[Solved]-Automatic db router for migrations in django

4👍

I don’t know of any way to do that automatically. However, a simple approach might be to write your own version of the migrate command that calls the Django migrate command multiple times with the appropriate --database and app arguments.

According to the author of Django migrations, this is a conscious design decision, so I wouldn’t expect it to change: “Just like syncdb, migrate only runs on one database at a time, so you must execute it individually for each database, as you suggest.
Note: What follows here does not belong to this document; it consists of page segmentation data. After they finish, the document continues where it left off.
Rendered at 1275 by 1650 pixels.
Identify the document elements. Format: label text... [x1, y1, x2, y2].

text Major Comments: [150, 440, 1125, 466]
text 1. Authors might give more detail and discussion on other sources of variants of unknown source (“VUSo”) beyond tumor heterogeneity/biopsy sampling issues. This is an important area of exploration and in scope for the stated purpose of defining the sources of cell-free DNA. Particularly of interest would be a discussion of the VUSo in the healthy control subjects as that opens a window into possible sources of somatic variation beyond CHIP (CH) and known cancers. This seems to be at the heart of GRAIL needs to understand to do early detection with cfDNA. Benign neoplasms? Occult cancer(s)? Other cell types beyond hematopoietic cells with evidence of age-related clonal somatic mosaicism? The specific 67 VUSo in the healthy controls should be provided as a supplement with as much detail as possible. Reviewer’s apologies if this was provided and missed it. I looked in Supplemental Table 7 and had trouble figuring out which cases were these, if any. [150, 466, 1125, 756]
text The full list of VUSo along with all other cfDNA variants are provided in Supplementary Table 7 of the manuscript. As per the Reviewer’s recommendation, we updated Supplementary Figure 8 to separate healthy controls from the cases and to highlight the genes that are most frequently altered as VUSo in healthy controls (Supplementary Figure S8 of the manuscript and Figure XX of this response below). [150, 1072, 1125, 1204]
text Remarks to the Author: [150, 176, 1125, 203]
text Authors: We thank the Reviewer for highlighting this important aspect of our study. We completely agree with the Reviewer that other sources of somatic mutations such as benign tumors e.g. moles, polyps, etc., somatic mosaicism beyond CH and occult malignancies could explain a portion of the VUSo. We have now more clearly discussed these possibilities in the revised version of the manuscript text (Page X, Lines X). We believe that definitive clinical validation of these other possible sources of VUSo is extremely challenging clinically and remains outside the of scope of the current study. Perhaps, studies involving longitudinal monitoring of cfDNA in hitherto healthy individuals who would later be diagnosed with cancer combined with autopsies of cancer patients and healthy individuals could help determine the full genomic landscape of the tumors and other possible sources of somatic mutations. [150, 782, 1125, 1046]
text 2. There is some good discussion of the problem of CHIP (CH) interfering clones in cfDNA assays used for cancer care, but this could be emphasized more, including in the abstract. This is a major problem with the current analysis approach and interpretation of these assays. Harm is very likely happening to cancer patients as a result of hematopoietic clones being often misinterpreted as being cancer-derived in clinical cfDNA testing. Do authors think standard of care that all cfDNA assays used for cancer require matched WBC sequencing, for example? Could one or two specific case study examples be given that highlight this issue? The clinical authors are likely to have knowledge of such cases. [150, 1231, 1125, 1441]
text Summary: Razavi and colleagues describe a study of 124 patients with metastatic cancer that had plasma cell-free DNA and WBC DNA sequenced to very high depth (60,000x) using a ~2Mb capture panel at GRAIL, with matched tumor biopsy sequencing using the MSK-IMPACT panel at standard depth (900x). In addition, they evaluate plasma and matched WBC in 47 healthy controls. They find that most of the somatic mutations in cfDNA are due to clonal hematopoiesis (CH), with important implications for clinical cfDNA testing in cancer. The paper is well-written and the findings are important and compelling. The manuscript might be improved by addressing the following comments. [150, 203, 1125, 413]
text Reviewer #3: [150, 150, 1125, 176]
This is by design.”

15👍

For anyone facing the issue I was having, here is what I finally settled on:

routers.py:

from django.conf import settings
class DatabaseAppsRouter(object):

    def db_for_read(self, model, **hints):
        #  your db routing

    def db_for_write(self, model, **hints):
        #  your db routing

    def allow_relation(self, obj1, obj2, **hints):
        #  your db routing

    def allow_syncdb(self, db, model):
        #  your db routing

    def allow_migrate(self, db, app_label, model_name=None, **hints):
        if db in settings.DATABASE_APPS_MAPPING.values():
            return settings.DATABASE_APPS_MAPPING.get(app_label) == db
        elif app_label in settings.DATABASE_APPS_MAPPING:
            return False

settings.py

DATABASE_ROUTERS = ['project.routers.DatabaseAppsRouter']
DATABASE_APPS_MAPPING = {'contenttypes': 'default',
                     'auth': 'default',
                     'admin': 'default',
                     'sessions': 'default',
                     'messages': 'default',
                     'staticfiles': 'default',
                     'myapp': 'mydb',
                     }

this setup lets me to run two commands:

python manage.py migrate
python manage.py migrate --database=mydb

which is still one to many but at least now I cannot mistakenly migrate myapp to the default database which happened more times that I want to admit.


Warning – rant:

Up to this point I was finding the Django design to be quircky but very logical and programmer friendly, like python itself. But the way that migrations interact with multiple database setups is really inconvenient makes it so easy to flood your default database with unwanted tables.
Discussion linked by kevin in his answer shows that I am not the only one to have this kind of difficulties.